### Consigne 1
Reproduisez fidèlement le passage de l’extrait du document ci-dessous compris entre « L’artiste accorde une » et « un motif obsessionnel. », ces deux bornes incluses.
### Consigne 2
Selon l’extrait du document ci-dessous, à quelle tradition de la région de l’artiste peut-on relier les masques et déguisements que portent parfois ses personnages ?

### Extrait du document
Jean-Jacques Bonnier
Ath (BE), 1963 -
Fils de cheminot, Jean-Jacques Bonnier perd son père très jeune et grandit au sein d’une fratrie nombreuse, entouré de sa mère et de ses sept frères et sœurs. Dans ce contexte familial, modeste et dense, Jean-Jacques Bonnier est peu attiré par l’école ; il suit néanmoins quelques cours d’horticulture. Cette formation, bien que brève, semble avoir laissé une empreinte durable dans son travail. La nature y est en effet omniprésente : palmiers, arbres, fruits et fleurs apparaissent régulièrement dans ses dessins, comme s’ils constituaient une ossature essentielle de ses compositions.
L’artiste accorde une place centrale au monde des apparences. Il puise largement son inspiration dans l’imagerie populaire, notamment celle des magazines comme Paris Match. Ses œuvres mettent en scène des figures issues d’un imaginaire médiatique et exotique : Indiens, cowboys, femmes en bikini évoluent dans des paysages lumineux, souvent dominés par un ciel bleu éclatant. Ce bleu, omniprésent, se retrouve également dans les yeux des personnages et des animaux, comme un motif obsessionnel.
Les animaux occupent eux aussi une place importante dans son univers : oiseaux, guépards, chevaux et vaches apparaissent dans des scènes évoquant la jungle ou des décors de cinéma. Ces représentations, bien que séduisantes au premier regard, participent d’un monde recomposé, presque artificiel, où le réel semble filtré par l’imaginaire collectif et les images médiatiques. Le travail de Bonnier est également traversé par des références au folklore local. Les personnages portent parfois des masques ou des déguisements, une influence que l’on peut relier à la tradition des géants d’Ath, célébration populaire emblématique de sa région. Cette dimension carnavalesque introduit un jeu sur l’identité et l’apparence, renforçant l’ambiguïté de ses figures.

### Jeu de données
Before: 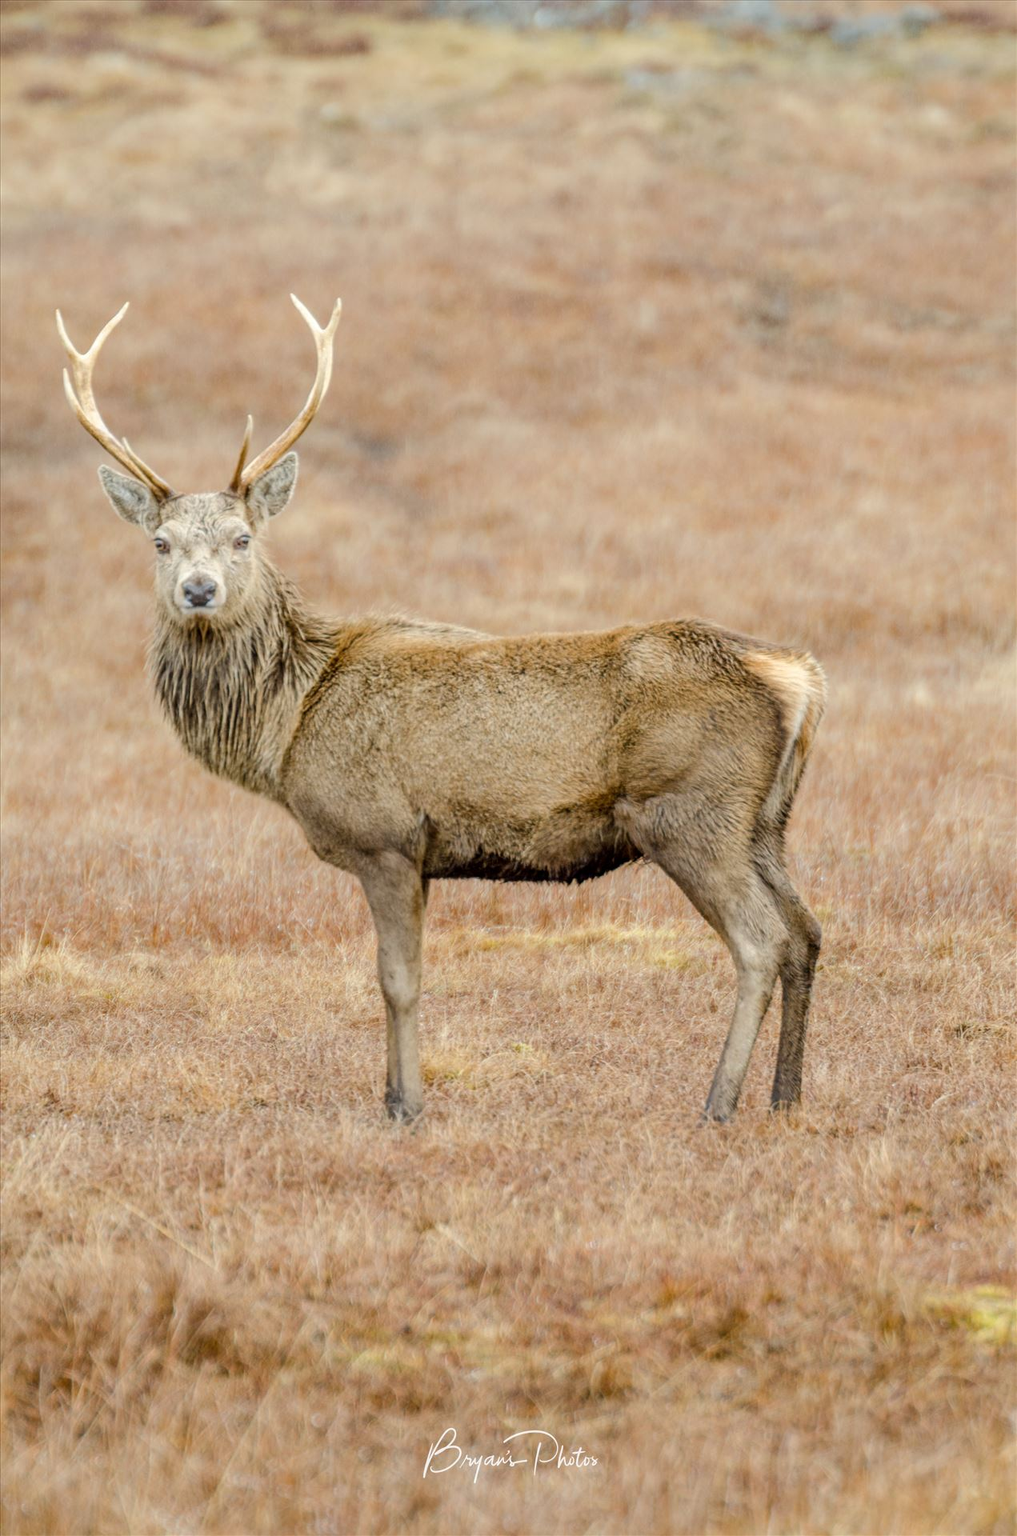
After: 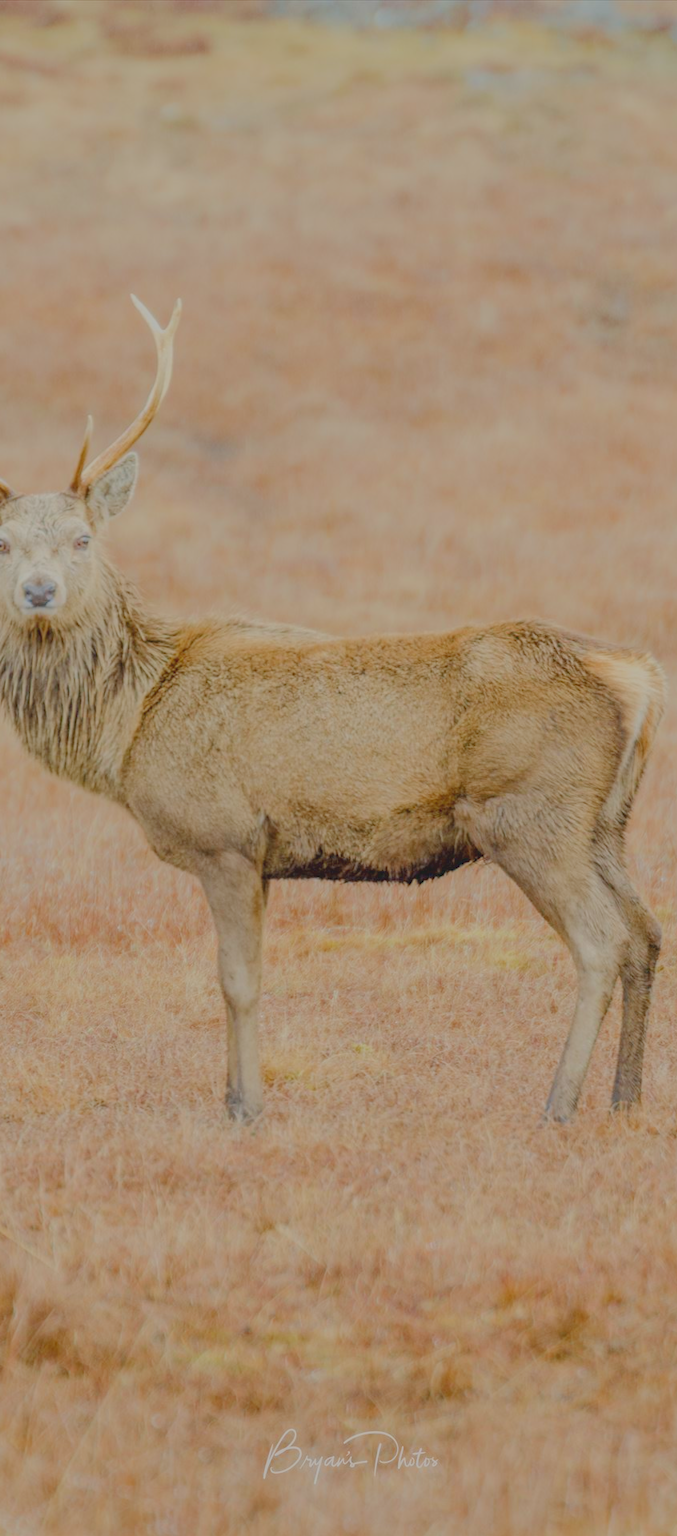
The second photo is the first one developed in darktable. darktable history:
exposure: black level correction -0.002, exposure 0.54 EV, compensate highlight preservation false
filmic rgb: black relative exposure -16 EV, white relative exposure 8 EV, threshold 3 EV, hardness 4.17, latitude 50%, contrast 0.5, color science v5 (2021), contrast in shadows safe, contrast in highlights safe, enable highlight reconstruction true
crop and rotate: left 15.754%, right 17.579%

* * *

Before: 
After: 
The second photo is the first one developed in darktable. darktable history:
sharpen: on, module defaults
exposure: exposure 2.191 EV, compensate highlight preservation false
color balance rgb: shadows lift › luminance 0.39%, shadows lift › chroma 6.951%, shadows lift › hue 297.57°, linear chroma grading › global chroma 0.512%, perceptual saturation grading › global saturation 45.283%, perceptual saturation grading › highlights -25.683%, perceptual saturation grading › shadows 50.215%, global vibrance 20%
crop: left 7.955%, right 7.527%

### Réponse rédigée 1
L’artiste accorde une place centrale au monde des apparences. Il puise largement son inspiration dans l’imagerie populaire, notamment celle des magazines comme Paris Match. Ses œuvres mettent en scène des figures issues d’un imaginaire médiatique et exotique : Indiens, cowboys, femmes en bikini évoluent dans des paysages lumineux, souvent dominés par un ciel bleu éclatant. Ce bleu, omniprésent, se retrouve également dans les yeux des personnages et des animaux, comme un motif obsessionnel.

### Réponse rédigée 2
À la tradition des géants d’Ath.